Добравшись до островка, я долго растирал и приводил в чувство ноги,
сидя на холодном песке, рассыпчатом и мягком, но не как
летом, а как-то по-другому, безжизненно, что ли. На общем берегу
появилась стоматологичка. Держа руки в карманах и чуть
сутулясь от легкого, по сути теплого, но здесь, возле быстрой
реки, более холодного ветра, она долго смотрела на мои нелепые
действия.
— Не угостите сигареткой? — спросила она, когда я уже зашнуровал
ботинки и наслаждался прилившим к ногам теплом. Я хотел
ответить «нет», но почему-то не смог. Вместо этого я поднял
значительно палец, выдерживая паузу, а затем, как ни в чем не
бывало, скинул боты и пошел по воде. Не знаю, зачем мне был нужен
этот дешевый трюк. Стоматологичка неторопливо присела и
протянула руку, когда я подобрался, опять не чувствуя ног.

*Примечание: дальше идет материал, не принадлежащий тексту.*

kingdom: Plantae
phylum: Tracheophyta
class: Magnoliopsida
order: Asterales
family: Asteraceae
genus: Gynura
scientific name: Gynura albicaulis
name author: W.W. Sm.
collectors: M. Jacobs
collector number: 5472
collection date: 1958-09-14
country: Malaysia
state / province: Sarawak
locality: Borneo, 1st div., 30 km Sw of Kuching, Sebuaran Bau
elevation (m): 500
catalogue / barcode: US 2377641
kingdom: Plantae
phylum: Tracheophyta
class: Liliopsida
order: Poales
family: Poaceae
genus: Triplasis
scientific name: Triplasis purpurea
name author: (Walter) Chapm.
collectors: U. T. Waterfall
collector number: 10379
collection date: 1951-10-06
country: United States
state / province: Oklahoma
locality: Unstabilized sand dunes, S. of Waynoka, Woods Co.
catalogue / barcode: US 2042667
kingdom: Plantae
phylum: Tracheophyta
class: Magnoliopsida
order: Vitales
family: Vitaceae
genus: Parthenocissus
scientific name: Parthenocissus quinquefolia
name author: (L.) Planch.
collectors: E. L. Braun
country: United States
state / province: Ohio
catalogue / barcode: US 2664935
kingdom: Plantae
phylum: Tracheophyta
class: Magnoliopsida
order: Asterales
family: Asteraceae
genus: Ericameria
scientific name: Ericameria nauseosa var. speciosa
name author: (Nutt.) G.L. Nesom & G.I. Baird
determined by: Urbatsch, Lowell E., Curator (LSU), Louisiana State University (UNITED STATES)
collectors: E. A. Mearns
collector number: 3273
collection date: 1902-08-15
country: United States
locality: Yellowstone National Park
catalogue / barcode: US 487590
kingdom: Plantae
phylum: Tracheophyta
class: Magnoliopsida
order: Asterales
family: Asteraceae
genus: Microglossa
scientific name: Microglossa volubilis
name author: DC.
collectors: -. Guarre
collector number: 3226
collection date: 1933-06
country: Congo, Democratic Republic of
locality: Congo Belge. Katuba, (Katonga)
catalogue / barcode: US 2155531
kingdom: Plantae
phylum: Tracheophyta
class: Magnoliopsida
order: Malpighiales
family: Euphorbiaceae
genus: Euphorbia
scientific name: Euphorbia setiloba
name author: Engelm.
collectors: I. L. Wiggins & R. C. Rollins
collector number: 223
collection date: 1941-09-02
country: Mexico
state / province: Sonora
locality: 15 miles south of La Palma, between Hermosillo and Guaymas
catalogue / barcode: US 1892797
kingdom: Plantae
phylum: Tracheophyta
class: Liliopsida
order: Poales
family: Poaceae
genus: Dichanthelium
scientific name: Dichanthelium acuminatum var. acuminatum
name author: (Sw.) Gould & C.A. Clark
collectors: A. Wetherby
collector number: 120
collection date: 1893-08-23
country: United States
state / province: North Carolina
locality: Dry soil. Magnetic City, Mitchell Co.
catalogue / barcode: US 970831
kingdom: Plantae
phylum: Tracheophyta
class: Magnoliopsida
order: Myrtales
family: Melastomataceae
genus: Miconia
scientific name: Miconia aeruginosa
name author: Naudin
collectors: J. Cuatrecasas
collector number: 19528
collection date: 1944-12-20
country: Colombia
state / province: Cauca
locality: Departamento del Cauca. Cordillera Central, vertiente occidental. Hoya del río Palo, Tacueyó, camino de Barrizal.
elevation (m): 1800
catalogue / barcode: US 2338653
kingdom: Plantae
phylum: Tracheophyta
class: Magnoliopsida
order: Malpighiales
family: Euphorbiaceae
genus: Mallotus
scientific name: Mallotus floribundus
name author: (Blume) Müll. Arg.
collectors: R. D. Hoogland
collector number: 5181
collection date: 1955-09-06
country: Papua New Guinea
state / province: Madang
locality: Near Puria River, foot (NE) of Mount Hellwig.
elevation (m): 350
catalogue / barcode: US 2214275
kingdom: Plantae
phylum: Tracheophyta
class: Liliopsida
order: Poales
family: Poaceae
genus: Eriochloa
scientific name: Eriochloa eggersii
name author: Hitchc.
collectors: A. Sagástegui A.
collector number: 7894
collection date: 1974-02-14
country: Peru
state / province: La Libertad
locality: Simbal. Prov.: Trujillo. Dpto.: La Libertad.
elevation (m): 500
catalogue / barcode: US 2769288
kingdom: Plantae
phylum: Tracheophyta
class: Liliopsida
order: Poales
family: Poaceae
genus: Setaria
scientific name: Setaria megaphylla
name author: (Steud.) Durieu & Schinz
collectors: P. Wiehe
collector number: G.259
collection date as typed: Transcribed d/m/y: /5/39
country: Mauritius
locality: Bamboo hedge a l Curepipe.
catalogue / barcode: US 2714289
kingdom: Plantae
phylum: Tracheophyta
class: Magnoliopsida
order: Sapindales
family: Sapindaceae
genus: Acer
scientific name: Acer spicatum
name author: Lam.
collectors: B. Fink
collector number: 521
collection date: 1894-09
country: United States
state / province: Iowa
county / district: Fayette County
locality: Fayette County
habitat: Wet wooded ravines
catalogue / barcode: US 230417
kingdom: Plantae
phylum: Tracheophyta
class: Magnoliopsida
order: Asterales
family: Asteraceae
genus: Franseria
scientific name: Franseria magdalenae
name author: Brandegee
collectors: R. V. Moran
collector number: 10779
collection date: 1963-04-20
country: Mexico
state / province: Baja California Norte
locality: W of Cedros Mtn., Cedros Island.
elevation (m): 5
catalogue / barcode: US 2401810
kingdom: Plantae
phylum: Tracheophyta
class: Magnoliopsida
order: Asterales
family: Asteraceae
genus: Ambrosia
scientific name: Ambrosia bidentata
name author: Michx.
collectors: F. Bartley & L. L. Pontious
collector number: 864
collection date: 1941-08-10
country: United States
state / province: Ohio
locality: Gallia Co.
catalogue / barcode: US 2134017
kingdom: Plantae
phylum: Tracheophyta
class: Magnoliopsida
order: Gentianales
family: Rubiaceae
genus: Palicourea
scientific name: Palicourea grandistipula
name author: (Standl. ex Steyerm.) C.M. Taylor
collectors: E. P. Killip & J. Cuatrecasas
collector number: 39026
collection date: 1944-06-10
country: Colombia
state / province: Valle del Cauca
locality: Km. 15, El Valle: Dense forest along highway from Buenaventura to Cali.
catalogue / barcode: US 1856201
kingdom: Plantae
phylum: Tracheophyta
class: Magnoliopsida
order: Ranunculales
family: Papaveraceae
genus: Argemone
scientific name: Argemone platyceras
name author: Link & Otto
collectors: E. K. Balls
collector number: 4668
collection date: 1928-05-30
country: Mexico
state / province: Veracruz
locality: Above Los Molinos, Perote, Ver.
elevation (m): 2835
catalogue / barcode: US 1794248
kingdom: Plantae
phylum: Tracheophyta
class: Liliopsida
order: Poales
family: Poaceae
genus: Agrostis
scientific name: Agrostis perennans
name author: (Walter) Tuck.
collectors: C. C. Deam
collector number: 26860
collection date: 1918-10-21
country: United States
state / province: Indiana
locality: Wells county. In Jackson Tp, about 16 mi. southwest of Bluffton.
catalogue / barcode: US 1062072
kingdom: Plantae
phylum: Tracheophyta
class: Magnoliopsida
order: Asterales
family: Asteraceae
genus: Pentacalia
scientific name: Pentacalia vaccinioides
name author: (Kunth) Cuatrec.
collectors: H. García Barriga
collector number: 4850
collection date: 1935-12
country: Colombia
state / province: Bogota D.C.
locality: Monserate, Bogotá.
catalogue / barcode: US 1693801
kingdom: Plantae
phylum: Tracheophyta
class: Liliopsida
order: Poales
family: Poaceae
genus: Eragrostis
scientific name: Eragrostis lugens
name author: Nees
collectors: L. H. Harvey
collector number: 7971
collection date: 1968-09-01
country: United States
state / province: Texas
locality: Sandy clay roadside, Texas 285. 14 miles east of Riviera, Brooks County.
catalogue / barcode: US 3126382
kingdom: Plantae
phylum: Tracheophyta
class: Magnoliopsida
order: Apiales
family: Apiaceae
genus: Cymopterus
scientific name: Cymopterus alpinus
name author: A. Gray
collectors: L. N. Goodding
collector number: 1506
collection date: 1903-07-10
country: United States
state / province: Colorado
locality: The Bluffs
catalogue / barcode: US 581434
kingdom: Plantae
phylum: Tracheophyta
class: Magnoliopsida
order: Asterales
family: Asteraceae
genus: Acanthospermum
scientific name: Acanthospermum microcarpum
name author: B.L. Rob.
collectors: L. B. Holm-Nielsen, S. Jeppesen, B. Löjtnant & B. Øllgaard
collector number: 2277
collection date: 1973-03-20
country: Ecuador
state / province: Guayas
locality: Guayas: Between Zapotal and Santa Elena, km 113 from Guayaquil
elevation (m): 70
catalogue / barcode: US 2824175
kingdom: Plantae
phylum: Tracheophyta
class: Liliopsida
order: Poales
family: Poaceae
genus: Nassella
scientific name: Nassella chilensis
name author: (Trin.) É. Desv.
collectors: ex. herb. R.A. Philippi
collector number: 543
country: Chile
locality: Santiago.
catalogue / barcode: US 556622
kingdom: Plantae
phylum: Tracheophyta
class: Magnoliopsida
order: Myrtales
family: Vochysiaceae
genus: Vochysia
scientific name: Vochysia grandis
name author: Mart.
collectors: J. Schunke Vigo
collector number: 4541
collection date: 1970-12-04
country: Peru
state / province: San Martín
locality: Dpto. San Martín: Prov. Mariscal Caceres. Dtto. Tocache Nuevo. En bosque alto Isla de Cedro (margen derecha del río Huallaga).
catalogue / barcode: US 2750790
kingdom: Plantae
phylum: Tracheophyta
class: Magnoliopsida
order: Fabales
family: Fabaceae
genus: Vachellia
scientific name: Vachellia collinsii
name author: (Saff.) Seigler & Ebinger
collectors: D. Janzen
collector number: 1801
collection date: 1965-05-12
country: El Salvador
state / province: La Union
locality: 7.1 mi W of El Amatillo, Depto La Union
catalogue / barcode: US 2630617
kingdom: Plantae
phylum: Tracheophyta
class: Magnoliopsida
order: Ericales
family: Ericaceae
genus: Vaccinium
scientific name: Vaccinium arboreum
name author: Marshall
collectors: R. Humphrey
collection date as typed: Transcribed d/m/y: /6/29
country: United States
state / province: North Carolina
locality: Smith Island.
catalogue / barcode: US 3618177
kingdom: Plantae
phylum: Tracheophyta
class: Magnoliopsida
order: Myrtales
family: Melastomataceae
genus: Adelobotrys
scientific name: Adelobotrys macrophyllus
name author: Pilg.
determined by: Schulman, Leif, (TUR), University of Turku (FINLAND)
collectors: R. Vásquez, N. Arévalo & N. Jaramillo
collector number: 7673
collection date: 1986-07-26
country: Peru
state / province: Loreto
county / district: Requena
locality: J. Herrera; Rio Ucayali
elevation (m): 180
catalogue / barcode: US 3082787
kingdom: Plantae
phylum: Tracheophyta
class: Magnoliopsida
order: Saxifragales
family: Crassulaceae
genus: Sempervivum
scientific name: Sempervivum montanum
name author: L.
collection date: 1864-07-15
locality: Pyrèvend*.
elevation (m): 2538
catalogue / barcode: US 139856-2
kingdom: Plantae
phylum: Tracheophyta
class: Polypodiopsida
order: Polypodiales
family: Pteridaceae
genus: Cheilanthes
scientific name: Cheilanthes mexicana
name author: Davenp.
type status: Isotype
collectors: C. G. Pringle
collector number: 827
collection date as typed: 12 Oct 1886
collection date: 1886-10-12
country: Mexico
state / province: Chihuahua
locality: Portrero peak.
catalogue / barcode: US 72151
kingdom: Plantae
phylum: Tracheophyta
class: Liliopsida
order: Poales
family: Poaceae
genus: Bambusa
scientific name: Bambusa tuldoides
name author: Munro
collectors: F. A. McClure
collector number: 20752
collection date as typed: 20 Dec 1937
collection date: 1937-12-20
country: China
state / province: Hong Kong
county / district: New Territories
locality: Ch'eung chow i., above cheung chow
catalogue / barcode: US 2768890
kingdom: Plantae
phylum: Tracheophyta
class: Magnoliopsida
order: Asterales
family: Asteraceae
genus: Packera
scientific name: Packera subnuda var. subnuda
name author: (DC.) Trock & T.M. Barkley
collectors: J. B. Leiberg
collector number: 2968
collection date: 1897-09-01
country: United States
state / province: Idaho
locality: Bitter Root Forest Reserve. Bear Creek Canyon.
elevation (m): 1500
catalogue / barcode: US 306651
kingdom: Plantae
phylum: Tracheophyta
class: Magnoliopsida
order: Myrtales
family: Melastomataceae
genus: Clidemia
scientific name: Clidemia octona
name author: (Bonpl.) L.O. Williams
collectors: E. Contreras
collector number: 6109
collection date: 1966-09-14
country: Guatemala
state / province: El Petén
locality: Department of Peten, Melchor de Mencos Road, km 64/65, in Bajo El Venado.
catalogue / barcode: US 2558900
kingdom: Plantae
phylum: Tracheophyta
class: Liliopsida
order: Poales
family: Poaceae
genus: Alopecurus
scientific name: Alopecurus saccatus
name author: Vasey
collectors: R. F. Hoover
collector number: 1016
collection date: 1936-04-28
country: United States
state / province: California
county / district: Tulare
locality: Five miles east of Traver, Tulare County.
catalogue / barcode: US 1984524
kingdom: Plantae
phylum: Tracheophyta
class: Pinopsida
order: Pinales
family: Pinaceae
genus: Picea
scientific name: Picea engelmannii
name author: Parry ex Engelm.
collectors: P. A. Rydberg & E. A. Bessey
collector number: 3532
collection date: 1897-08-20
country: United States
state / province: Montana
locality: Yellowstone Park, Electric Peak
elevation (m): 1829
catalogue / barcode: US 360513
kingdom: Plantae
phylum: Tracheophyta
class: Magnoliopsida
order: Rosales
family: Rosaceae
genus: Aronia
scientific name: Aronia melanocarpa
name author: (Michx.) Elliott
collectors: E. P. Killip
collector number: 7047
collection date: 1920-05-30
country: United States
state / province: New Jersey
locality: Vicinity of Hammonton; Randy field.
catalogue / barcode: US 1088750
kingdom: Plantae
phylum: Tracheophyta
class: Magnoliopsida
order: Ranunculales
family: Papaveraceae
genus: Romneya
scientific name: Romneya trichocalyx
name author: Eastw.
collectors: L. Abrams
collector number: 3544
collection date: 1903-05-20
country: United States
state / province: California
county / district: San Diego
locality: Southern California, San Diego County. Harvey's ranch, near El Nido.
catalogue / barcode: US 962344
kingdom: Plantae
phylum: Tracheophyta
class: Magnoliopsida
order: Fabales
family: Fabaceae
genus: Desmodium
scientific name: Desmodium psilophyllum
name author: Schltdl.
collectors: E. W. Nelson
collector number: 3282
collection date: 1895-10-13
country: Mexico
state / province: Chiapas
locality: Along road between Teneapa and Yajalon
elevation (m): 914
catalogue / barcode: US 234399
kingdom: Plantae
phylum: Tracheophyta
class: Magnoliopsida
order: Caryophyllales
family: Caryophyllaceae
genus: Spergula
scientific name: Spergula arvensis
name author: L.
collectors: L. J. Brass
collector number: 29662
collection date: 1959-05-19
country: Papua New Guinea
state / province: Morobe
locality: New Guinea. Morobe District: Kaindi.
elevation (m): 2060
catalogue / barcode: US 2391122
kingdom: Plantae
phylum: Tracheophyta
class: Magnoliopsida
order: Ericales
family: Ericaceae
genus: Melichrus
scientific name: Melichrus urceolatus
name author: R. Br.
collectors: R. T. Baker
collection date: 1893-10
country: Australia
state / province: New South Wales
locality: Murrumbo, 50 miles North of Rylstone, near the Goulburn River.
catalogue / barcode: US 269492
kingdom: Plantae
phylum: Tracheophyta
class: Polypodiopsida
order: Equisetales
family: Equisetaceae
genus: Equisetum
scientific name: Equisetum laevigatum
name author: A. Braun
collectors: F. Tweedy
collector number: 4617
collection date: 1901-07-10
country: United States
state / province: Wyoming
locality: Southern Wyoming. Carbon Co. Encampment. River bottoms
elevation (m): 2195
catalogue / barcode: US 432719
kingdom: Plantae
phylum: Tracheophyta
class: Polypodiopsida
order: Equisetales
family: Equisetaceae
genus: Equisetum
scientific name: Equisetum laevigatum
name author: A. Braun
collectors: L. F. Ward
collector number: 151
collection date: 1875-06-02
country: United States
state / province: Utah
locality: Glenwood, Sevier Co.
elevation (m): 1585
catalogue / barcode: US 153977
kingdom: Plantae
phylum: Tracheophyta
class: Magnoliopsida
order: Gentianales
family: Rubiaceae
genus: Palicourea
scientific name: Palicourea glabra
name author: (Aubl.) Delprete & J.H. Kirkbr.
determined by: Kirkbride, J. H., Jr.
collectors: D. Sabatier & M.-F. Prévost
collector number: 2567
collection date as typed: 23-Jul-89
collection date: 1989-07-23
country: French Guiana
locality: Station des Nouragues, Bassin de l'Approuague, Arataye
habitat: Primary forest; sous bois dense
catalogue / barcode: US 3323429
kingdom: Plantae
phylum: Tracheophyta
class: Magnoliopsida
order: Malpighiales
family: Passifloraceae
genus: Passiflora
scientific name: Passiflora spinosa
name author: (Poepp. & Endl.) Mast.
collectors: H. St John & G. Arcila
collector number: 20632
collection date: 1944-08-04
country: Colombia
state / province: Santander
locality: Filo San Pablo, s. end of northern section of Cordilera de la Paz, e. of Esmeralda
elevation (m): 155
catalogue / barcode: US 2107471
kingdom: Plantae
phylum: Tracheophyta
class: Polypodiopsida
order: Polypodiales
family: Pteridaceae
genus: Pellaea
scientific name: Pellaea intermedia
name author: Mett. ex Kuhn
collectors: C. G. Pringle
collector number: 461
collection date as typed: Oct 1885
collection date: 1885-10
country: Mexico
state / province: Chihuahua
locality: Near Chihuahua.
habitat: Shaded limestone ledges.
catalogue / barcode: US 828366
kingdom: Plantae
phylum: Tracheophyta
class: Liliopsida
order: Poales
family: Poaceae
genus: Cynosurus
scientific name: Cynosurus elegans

— Зажигалки у вас нет? Я свою в сумке оставила...— рассеянно
пробормотала стоматологичка. Я начал судорожно рыться в карманах,
стараясь не выдать своей паники. Пальцы почему-то плохо
слушались, я чуть не уронил свою потертую бензиновую
красавицу-зажигалку в воду. Найти б ее стало проблемой в буроватом,
несшем мелкий лесной мусор течении.
— Как водичка?
— Недурственно. Освежает голеностоп. Улучшает кровообращение. Сводит
с ума. Лишает сна и аппетита.
Мы постояли немного, я понял, что начинаю привыкать к температуре,
но вместо гордости ощутил страх.
— Смотрите, не простудитесь.
— Разве вы позволите мне заболеть?
— Конечно, нет.
Она продолжала спокойно курить. Я чуть помялся, но когда мне
показалось, что я теряю сознание, я двинулся обратно, к сиротливо
дожидавшимся меня ботинкам. На середине пути меня окликнула
стоматологичка.
— А как же я? Я тоже хочу на тот берег.
Это был отчасти игровой садизм, не лишенный, впрочем, дурацкой
соблазнительности.
— Ну, так извольте...
Я сделал недвусмысленный жест, приглашающий стоматологичку в воду.
Она улыбнулась, склонив голову и сделав руками такой
полудетский зовущий жест, одними ладонями протянутых ко мне рук. Я
вдруг почувствовал себя неким большим, тупым животным,
развернулся и пошел к ней, преодолевая течение, норовившее,
казалось, подкосить и снести меня.
— Давайте на закорках, я боюсь, вы меня не выдержите! — со скрытым
возбуждением произнесла стоматологичка в ответ на мои
распростертые объятия. Я скривился, но спорить не стал.
— На закорках как-то по-уродски,— почти прошипел я, не чувствуя уже
не только ног, но и ничего вообще, кроме нервического
напряжения холода.
— Что? Что вы там говорите?
— Забирайтесь скорее,— раздраженно сказал я, поворачиваясь спиной.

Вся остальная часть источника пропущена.